[Quoted passage Boundary: Start]

What did you learn about space in school?

I was taught – as were most folks in the last century or so – that space is a void, a vacuum, that it is empty with “nothing” there whatsoever in between the suns, planets, and asteroids. This description has existed in some form for quite a long time, but Einstein’s “Special Theory of Relativity” really pushed it into the mainstream of science.

As far as current studies and information is concerned, it is almost totally accurate, and understandably the easiest way to describe “space.” The gaps between celestial bodies do contain dust and various gases; even the most “empty” parts of space have a few hundred atoms or particles per cubic meter. That amount is so negligible that it is within reason to describe it as “nothing” in basic science classes.

For the purposes of international treaties and agreements, as well as for aerospace record-keeping, “outer space” officially begins at 62 miles above the Earth’s sea level.

[Quoted passage Boundary: End]

§ **Request**: In the passage about space, how high above the Earth's sea level does "outer space" officially begin?

[Source information Boundary: Start]

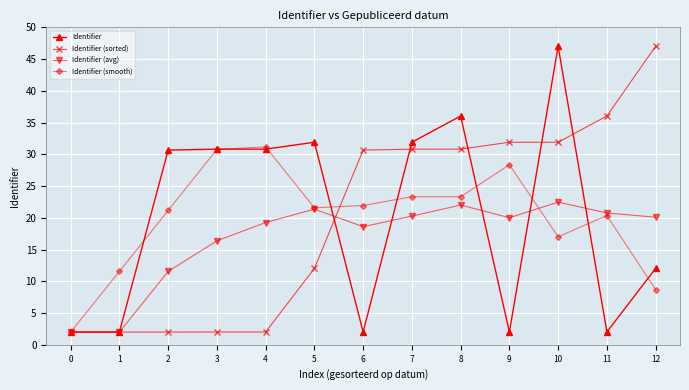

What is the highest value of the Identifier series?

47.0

[Source information Boundary: End]
[Source information Boundary: Start]

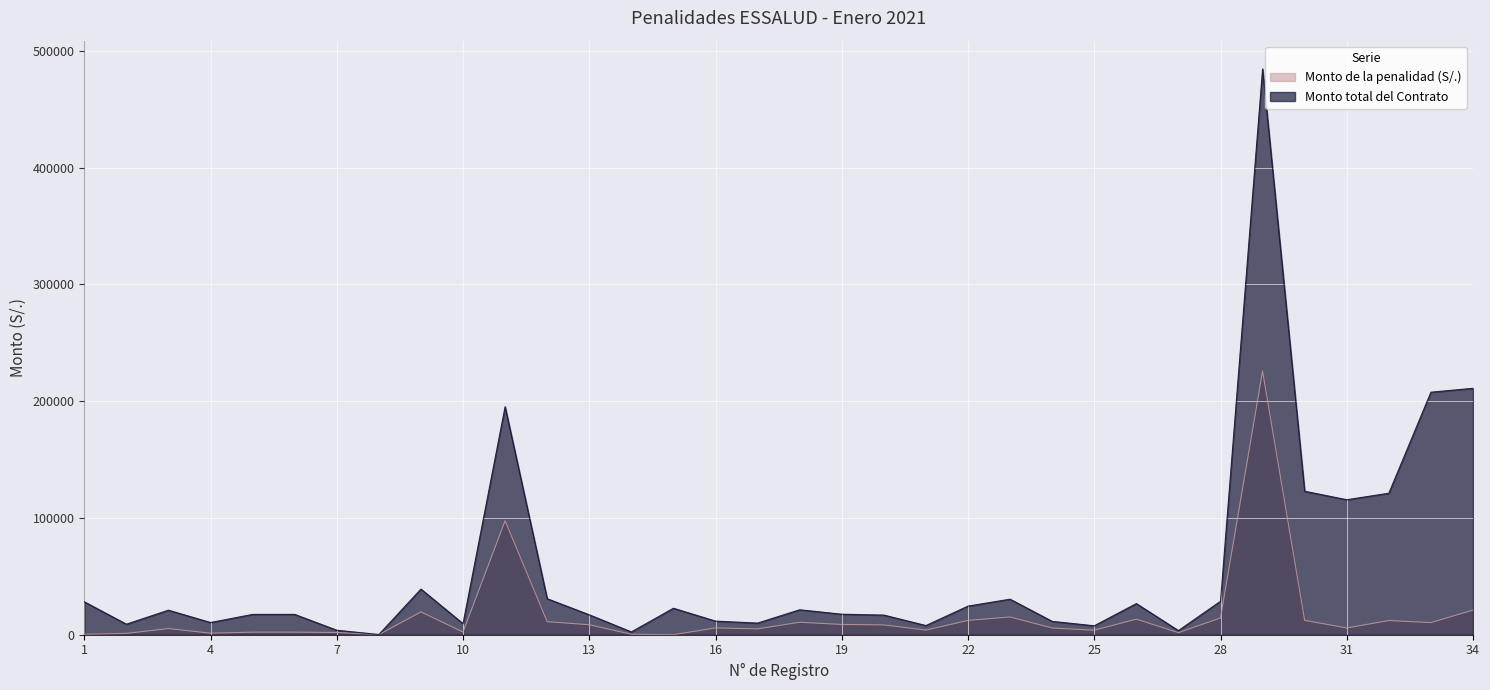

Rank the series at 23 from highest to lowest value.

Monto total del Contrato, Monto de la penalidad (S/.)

[Source information Boundary: End]
[Source information Boundary: Start]

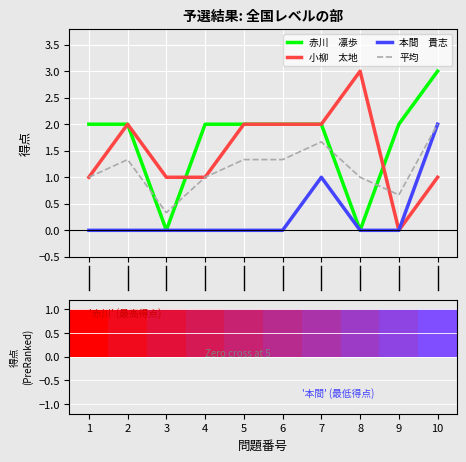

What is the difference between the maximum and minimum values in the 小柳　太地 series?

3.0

[Source information Boundary: End]

§ **Task answer**: 62 miles